[Studietekst]
Met deze wagen heeft hij een hele tijd gereden, toen hij nog voor ingenieur studeerde aan Solvay. Vandaag heeft de wagen zijn plek in de D’Ieteren Gallery van de onderneming, in de Maliestraat in Elsene.

 

Aan het begin van zijn professionele carrière op de dienst import van Volkswagen in Mexico ontwerpt Roland D’Ieteren de Neretti II op het platform van de Kever. Er worden er een dertigtal van geproduceerd totdat Kurt Lotz, de nieuwe baas van de Volkswagen-fabriek en opvolger van Heinz Nordhoff, de commercialisering van de naakte platformen Volkswagen Typ 1 stopzet. In de D’Ieteren Gallery is er ook een Neretti II tentoongesteld.

 

Roland zag het levenslicht in een familie die niet terugschrikt voor stoutmoedige avonturen. Daarvan getuigen bijvoorbeeld de exploten van zijn grootmoeder Gabrielle D’Ieteren. Onverschrokken nam zij plaats achter het stuur van een Kever en won in januari 1951 de Rally Algiers-Kaapstad van meerdere tegenstrevers, waaronder het fabrieksteam van het beroemde ruitvormige merk. Toen de Volkswagen T1 (Bulli in Duitsland en Combi in België) werd gelanceerd, bouwde vader Pierre een van de allereerste exemplaren om, samen met een Kever, voor een langeafstandsrit Brussel-Leopoldstad en terug, die hij samen met drie vrienden aflegde tussen 6 oktober 1950 en 8 januari 1951.

[Aangeleverd materiaal]
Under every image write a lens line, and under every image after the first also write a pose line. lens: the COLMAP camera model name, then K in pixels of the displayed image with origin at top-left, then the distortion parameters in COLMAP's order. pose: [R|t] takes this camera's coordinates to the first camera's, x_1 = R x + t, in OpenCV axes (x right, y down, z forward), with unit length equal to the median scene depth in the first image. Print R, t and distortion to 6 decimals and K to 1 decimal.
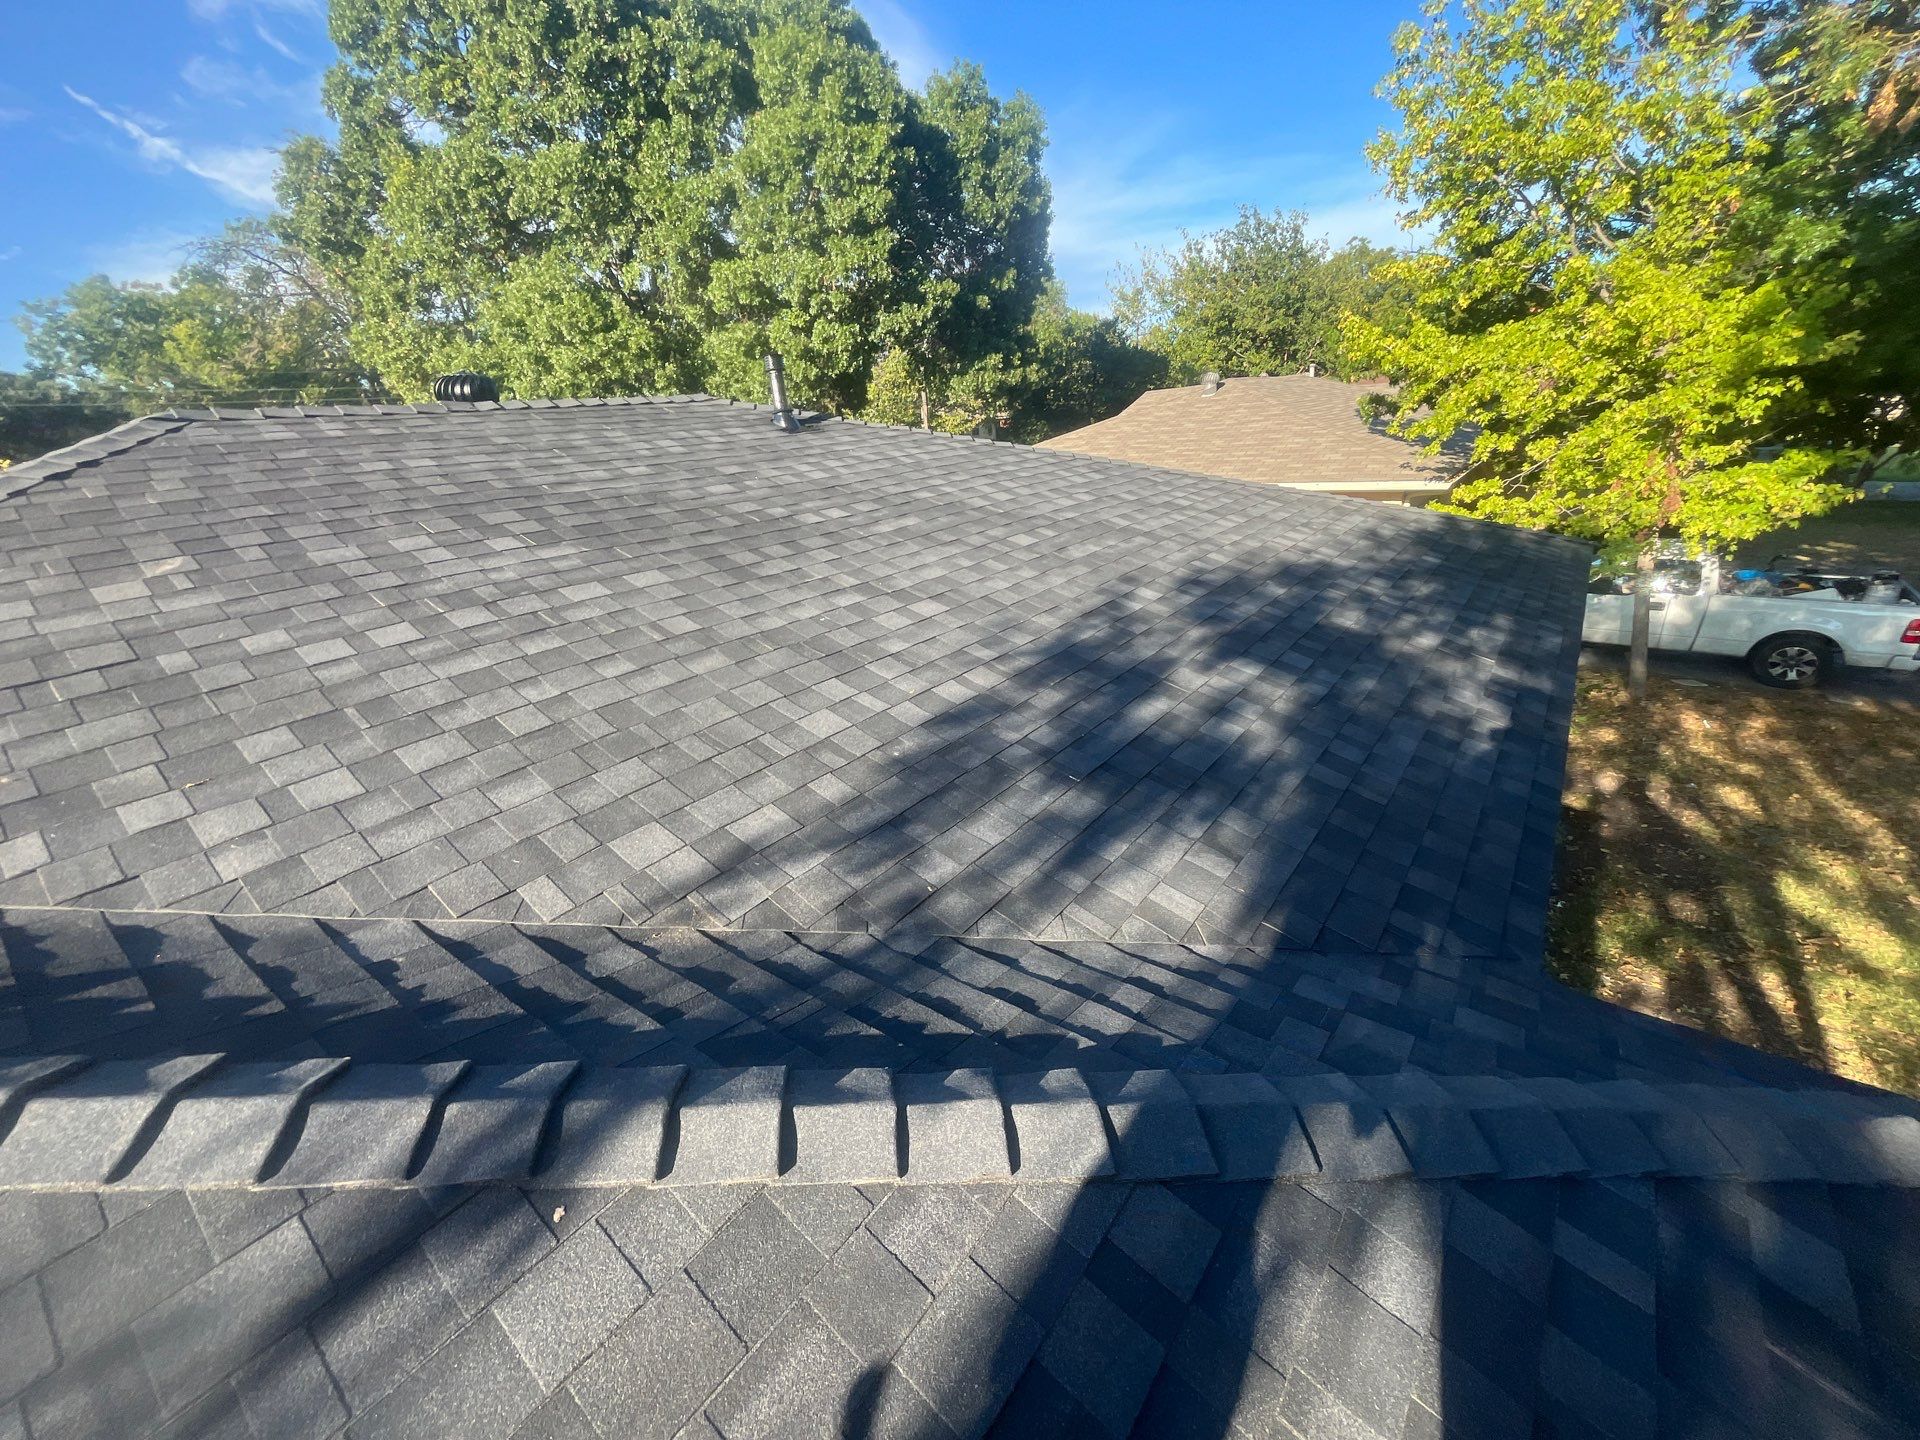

[Uit te voeren]
#1 Neem uit de tekst over de familie D’Ieteren letterlijk het stuk over dat begint bij "Roland zag het" en eindigt bij "8 januari 1951.".
#2 Vat in de tekst over de familie D’Ieteren de alinea die begint met "Aan het begin van zijn professionele carrière" beknopter samen, met behoud van de belangrijkste feiten.
#3 Welke rally won Gabrielle D’Ieteren volgens de tekst over de familie D’Ieteren in januari 1951?
Het materiaal hierboven is afkomstig uit een andere bron.

[Verwachte uitvoer]
#1
Roland zag het levenslicht in een familie die niet terugschrikt voor stoutmoedige avonturen. Daarvan getuigen bijvoorbeeld de exploten van zijn grootmoeder Gabrielle D’Ieteren. Onverschrokken nam zij plaats achter het stuur van een Kever en won in januari 1951 de Rally Algiers-Kaapstad van meerdere tegenstrevers, waaronder het fabrieksteam van het beroemde ruitvormige merk. Toen de Volkswagen T1 (Bulli in Duitsland en Combi in België) werd gelanceerd, bouwde vader Pierre een van de allereerste exemplaren om, samen met een Kever, voor een langeafstandsrit Brussel-Leopoldstad en terug, die hij samen met drie vrienden aflegde tussen 6 oktober 1950 en 8 januari 1951.

#2 Bij de importdienst van Volkswagen in Mexico ontwierp Roland D’Ieteren de Neretti II op het platform van de Kever. Er werden er ongeveer dertig gebouwd, tot Kurt Lotz, opvolger van Heinz Nordhoff, de verkoop van de naakte Typ 1-platformen stopzette. Er staat ook een Neretti II in de D’Ieteren Gallery.

#3 De Rally Algiers-Kaapstad.